Derrick Donnelly knows. As former head of Information security at Apple, he ran the iPod investigation that nailed his thieving co-workers. Today, Donnelly is chief technology officer at BlackBag Technologies Inc., a Santa Clara, Calif., firm that's in the computer autopsy business. There are plenty of forensics tools for inspecting computers running Microsoft Corp.'s Windows operating systems, but BlackBag makes hardware and software for finding data hidden on Apple Macintosh computers, and on iPods.
''There's a lot of companies and their security officers who don't think of it as a full hard drive," Donnelly said. But the iPod can easily be configured to store data files instead of music, making it an excellent smuggling tool. Of course, people can burn stolen files onto CDs, or just scoop up sheaves of paper. But the iPod holds far more data, and, with millions in use, the average security guard will scarcely glance at them. ''If someone was walking out the front door with a box of CDs, he might be more suspicious." said Donnelly. ''If a person's walking out the front door with an iPod around his neck, is he really going to stop them?"
The music lover may get stopped if the guard has gone through one of Donnelly's weeklong training courses, which are popular with cops and FBI agents. But it's not enough to grab the suspect's iPod. The police must now read the data on the drive without changing it. Accidental alterations could destroy vital evidence, or lead a judge to suspect deliberate tampering.
Simply plugging an iPod into a computer can ruin a cop's day. Macs automatically connect external disk drives to the operating system, a process called ''mounting." But this action modifies some data on the drive, and could destroy some evidence. So Donnelly teaches investigators how to rig a Mac so it won't mount the iPod, but will read the data on it. Then he uses software that makes an exact bit-for-bit copy of the drive without altering it in any way. The copy is protected by a digital ''hash," an electronic fingerprint that makes it tamperproof.
But the copy is no good if police can't read it. Apple's Mac OSX operating system allows you to switch on excellent built-in data encryption. You just drag a file to a folder, and it's scrambled so completely that the CIA couldn't crack it. If the iPod files are similarly protected, you have problems.
Donnelly ran into such a problem during his Apple days. He was asked to help French police inspect two encrypted files on an iPod belonging to a suspect in a child prostitution ring. Donnelly teamed up with other Apple engineers to write a ''dictionary attack" program -- a piece of code that tried one password after another, until the right one was found.
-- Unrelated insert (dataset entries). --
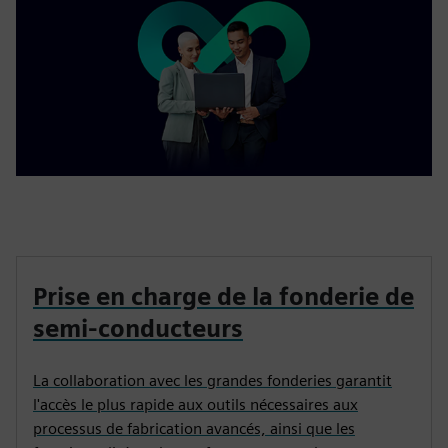
Prise en charge de la fonderie de
semi-conducteurs
La collaboration avec les grandes fonderies garantit
l'accès le plus rapide aux outils nécessaires aux
processus de fabrication avancés, ainsi que les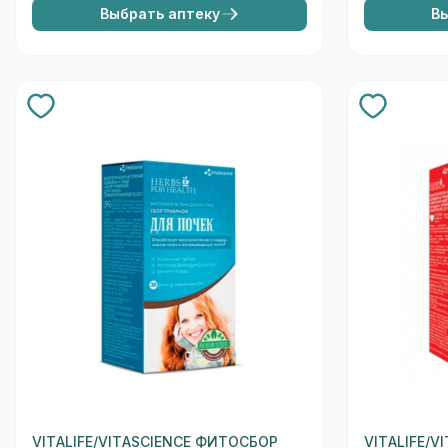
Выбрать аптеку
В
VITALIFE/VITASCIENCE ФИТОСБОР
VITALIFE/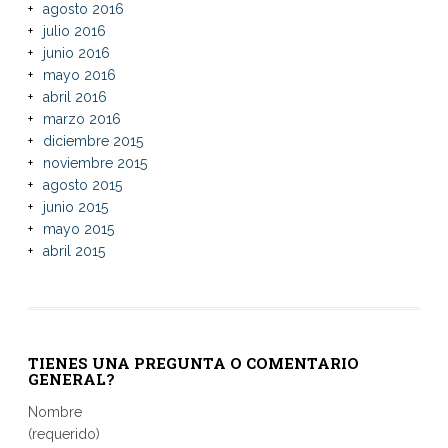
agosto 2016
julio 2016
junio 2016
mayo 2016
abril 2016
marzo 2016
diciembre 2015
noviembre 2015
agosto 2015
junio 2015
mayo 2015
abril 2015
TIENES UNA PREGUNTA O COMENTARIO
GENERAL?
Nombre
(requerido)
The effort was half-successful; the Apple team cracked one of the two files.
Since setting up BlackBag, Donnelly has seen other examples of iPod users at their worst. He has cracked iPods filled with kiddie porn, for instance. Most data security problems are far less ugly. Corporate security experts worry about protecting their firms' data. They also fret workers with portable data devices could deliberately or accidentally inject viruses and spyware into the corporate network.
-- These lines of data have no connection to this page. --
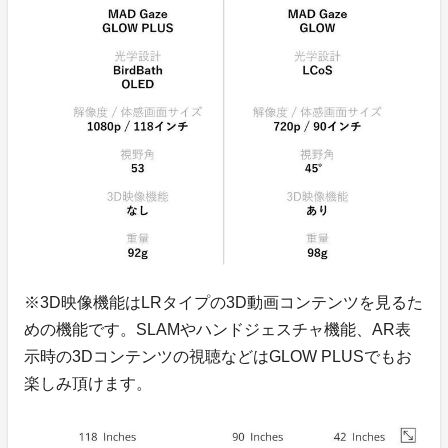
※3D映像機能はLRタイプの3D動画コンテンツを見るた
めの機能です。SLAMやハンドジェスチャ機能、AR表
示時の3Dコンテンツの視聴などはGLOW PLUSでもお
楽しみ頂けます。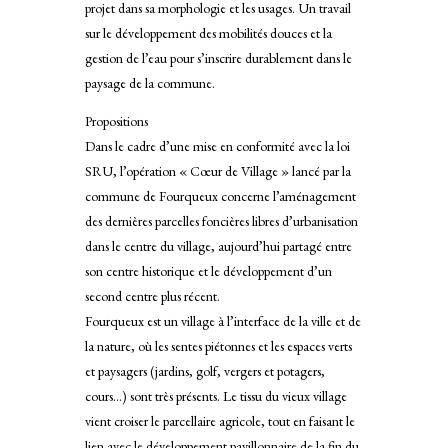
projet dans sa morphologie et les usages. Un travail
sur le développement des mobilités douces et la
gestion de l’eau pour s’inscrire durablement dans le
paysage de la commune.
Propositions
Dans le cadre d’une mise en conformité avec la loi
SRU, l’opération « Cœur de Village » lancé par la
commune de Fourqueux concerne l’aménagement
des dernières parcelles foncières libres d’urbanisation
dans le centre du village, aujourd’hui partagé entre
son centre historique et le développement d’un
second centre plus récent.
Fourqueux est un village à l’interface de la ville et de
la nature, où les sentes piétonnes et les espaces verts
et paysagers (jardins, golf, vergers et potagers,
cours…) sont très présents. Le tissu du vieux village
vient croiser le parcellaire agricole, tout en faisant le
lien avec le développement pavillonnaire de la fin du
And for all of Donnelly's expertise with iPods and other Apple hardware, he says that simpler, cheaper gadgets are even more dangerous. ''These little thumb drives are . . . probably one of the scariest things," he said. Far smaller than an iPod, many people use them as key chains. But these nearly invisible devices can hold up to a gigabyte of data.
That's why some companies are using software that limits the ability to connect portable storage devices to their office computers. Companies like PNL Tools Ltd. and Centennial Software Ltd. offer programs that sit on each company PC, and notify a central network computer when an employee plugs in an external storage device. The network machine can ban all such connections, so that the computer won't accept your thumb drive. Or it could allow connections from a PDA with 64 megabytes of memory, but not from an iPod with 20 gigabytes.
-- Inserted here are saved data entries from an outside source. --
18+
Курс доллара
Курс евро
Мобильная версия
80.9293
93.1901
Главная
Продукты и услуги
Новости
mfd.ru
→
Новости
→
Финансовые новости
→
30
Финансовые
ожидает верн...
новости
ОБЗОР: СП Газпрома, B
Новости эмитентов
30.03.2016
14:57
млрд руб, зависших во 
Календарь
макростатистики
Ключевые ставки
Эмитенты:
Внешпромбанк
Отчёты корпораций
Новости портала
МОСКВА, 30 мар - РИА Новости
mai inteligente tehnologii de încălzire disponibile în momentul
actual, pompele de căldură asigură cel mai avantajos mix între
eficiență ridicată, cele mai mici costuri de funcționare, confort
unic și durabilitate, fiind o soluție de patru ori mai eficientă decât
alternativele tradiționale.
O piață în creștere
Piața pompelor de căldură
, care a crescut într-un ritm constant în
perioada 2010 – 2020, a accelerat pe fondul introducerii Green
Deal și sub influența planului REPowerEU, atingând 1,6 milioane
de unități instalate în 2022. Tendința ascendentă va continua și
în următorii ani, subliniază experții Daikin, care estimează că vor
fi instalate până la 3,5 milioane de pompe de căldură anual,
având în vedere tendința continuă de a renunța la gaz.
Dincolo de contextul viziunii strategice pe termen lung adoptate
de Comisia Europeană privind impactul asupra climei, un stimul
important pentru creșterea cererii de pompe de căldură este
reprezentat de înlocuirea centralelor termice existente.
But many companies don't install new security patches for their software, even though they're free of charge. So it's no surprise that few businesses will pay for protection against their employees' iPods and thumb drives. Apart from the expense, it's a matter of trust. Most responsible business people don't fancy treating their employees like crooks.
Still, some of them are. A Michigan State University study last year that examined over 1,000 identity theft cases found that 70 percent of them were inside jobs. Millions of office workers have access to sensitive files, and can easily smuggle them home inside some fashionable new digital device. Which means that someone else's iPod could get you mugged.